Proof: A graph $G$ has fewer than $k$ components when $\delta{(G)} \gt (n\!-\!k)/k\;$. 
Let $k$ and $n$ be positive integers with $2 \le k \lt n$, and $G$ a simple graph with $n$ vertices. Show that if for the degree of each vertex $v \in V(G)$ we have $d(v) \gt {(n-k)\over k}$, then $G$ contains fewer than $k$ connected components.  

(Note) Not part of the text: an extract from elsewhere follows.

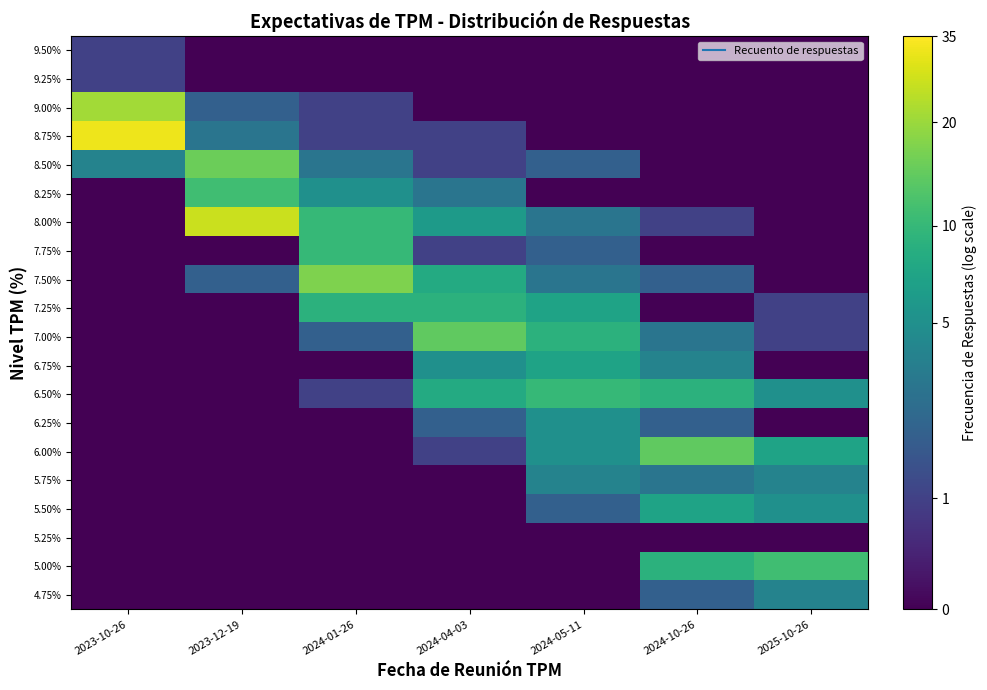

Which series has the widest spread of values?

8.75%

There is a theorem that says every graph with minimum degree $\delta(G) \ge {V(G) \over 2}$ is connected. I thought I'd try a variation on its proof, which goes like:

Let $G$ have $k$ connected components, and $H$ is the smallest one. Then $V(H) \le {n \over k}$. If also $\delta(G) \ge {n-k \over k}$ then $V(H) \ge {n-k \over k} +1 = {n \over k}$. So $V(H)={n \over k}$ and thus all $k$ components must contain ${n \over k}$ vertices. That means that all $k$ components are the full graphs $K_{n/k}$. But $\delta(G) \gt {n-k \over k}$ so each connected component must be larger than $K_{n/k}$.

Is this proof correct?
 A: You've basically got it. Let me offer a few improvements.

Let $G$ have $k$ connected components, and $H$ is the smallest one. Then $V(H) \le {n \over k}$. If also $\delta(G) \ge {n-k \over k}$ then $V(H) \ge {n-k \over k} +1 = {n \over k}$. So $V(H)={n \over k}$ and thus all $k$ components must contain ${n \over k}$ vertices. That means that all $k$ components are the full graphs $K_{n/k}$. But $\delta(G) \gt {n-k \over k}$ so each connected component must be larger than $K_{n/k}$.

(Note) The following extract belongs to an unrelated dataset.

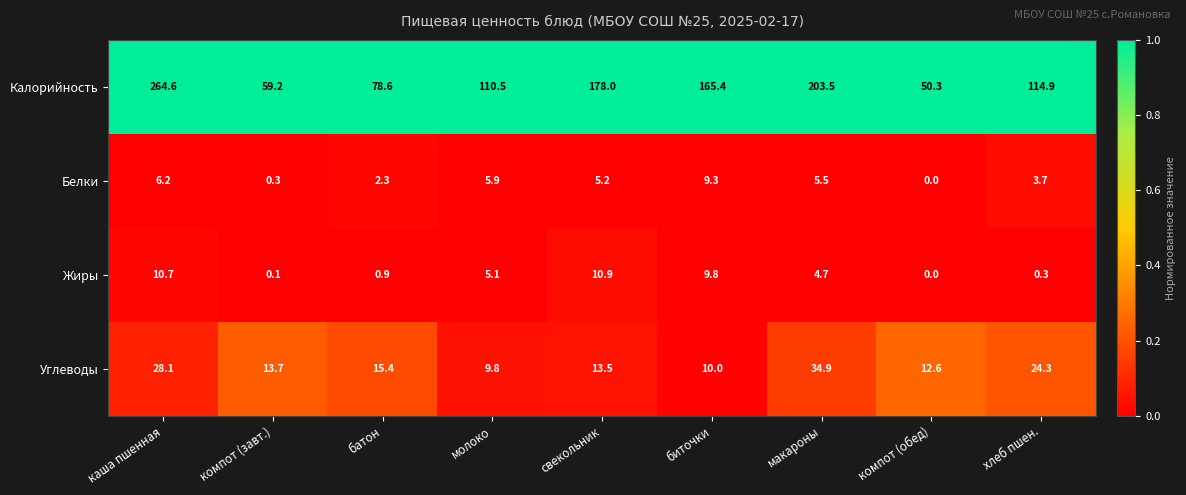

Which category has the highest value in the Углеводы series?

макароны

To be more general, you should say "Let $G$ have at least $k$ connected components".

Let $G$ have $k$ connected components, and $H$ is the smallest one. Then $V(H) \le {n \over k}$. If also $\delta(G) \ge {n-k \over k}$ then $V(H) \ge {n-k \over k} +1 = {n \over k}$. So $V(H)={n \over k}$ and thus all $k$ components must contain ${n \over k}$ vertices. That means that all $k$ components are the full graphs $K_{n/k}$. But $\delta(G) \gt {n-k \over k}$ so each connected component must be larger than $K_{n/k}$.

This is too strong of a statement. You are only talking about the component $H$, so it's not clear that you can say this about the other components. But really you don't need to talk about the other components. Just get a contradiction in $H$ and later in the proof change $\delta(G) \gt {n-k \over k}$ to $d(v) \gt {n-k \over k}$ for $v \in V(H)$.